To: Editor, The Angle Orthodontist
Reliability and validity assessment in clinical researches; common mistakes. I was interested to read the paper by Souki MQ and colleagues published in the Angle Orthod. The authors assessed the validity of four different types of lateral cephalometric radiograph (LCR) measurements as a diagnostic test of adenoid hypertrophy in different age groups of mouth-breathing children. They reported that Kendall correlation coefficients for agreement between tests were ≥ 0.67 and kappa scores were substantial (≥ 0.64).1 Such a correlation has nothing to do with validity analysis and actually is one of the common mistakes.

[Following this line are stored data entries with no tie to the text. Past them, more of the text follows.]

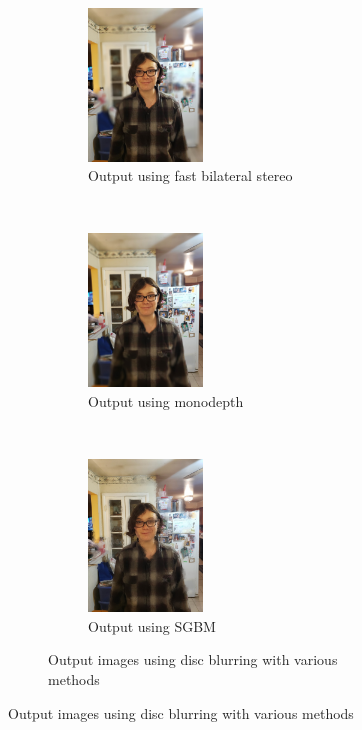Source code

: \documentclass[10pt,twocolumn,letterpaper]{article}
\begin{document}
\begin{figure}[t!]
    \begin{subfigure}[t!]{\textwidth}
        \centering
        \begin{subfigure}[t]{0.33\textwidth}
            \centering
            \includegraphics[width=1.2in]{bin/output_FBIL.jpg}
            \caption{Output using fast bilateral stereo}
        \end{subfigure}%
        ~
        \begin{subfigure}[t]{0.33\textwidth}
            \centering
            \includegraphics[width=1.2in]{bin/output_monodepth.jpg}
            \caption{Output using monodepth}
        \end{subfigure}%
        ~
        \begin{subfigure}[t]{0.33\textwidth}
            \centering
            \includegraphics[width=1.2in]{bin/output_SGBM.jpg}
            \caption{Output using SGBM}
        \end{subfigure}
        \caption*{Output images using disc blurring with various methods}
    \end{subfigure}


\end{figure}
\end{document}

Reliability and validity are two completely different methodological issues in researches. They report the sensitivity of LCR varied from 71% (ratio) to 84% (linear). The specificity varied from 83% (linear) to 97% (ratio). The positive predictive value (PPV) varied from 88% (linear) to 97% (ratio). The negative predictive value (NPV) varied from 70% (ratio) to 78% (linear).1 Why did the authors not used likelihood ratio positive (true positive/false negative) and likelihood ratio negative (false positive/ true negative) as well as odds ratio (true results\false results – preferably more than 50) which are among the best tests to evaluate the validity (accuracy) of a single test compared to a gold standard.2–5
As the authors point out in their conclusion, the combination of linear and ratio LCR measurements is a reliable screening tool to determine the need for an ear, nose, and throat evaluation. Reliability (repeatability, inter-changeability or reproducibility) is being assessed by different statistical tests.5 Briefly, for quantitative variable Intra Class Correlation Coefficient ICC and for qualitative variables weighted kappa should be used with caution because kappa has its own limitation too. Regarding reliability or agreement, it is good to know that for computing kappa value, just concordant cells are being considered, whereas discordant cells should also be taking into account in order to reach a correct estimation of agreement (Weighted kappa).2–4 It is crucial to know that statistics cannot provide a simple substitute for clinical judgment.2–5 As a rule of thumb in clinical researches, clinical importance should be considered a priority instead of statistically significant. The P value can easily be changed from significant to non significant due to small sample size, the amount of mean difference and more important factor which is standard deviation of the variable in the study population.2–5
Finally why did the authors not used ROC curve to assess diagnostic accuracy (validity) of their model (combination of linear and ratio LCR measurements)?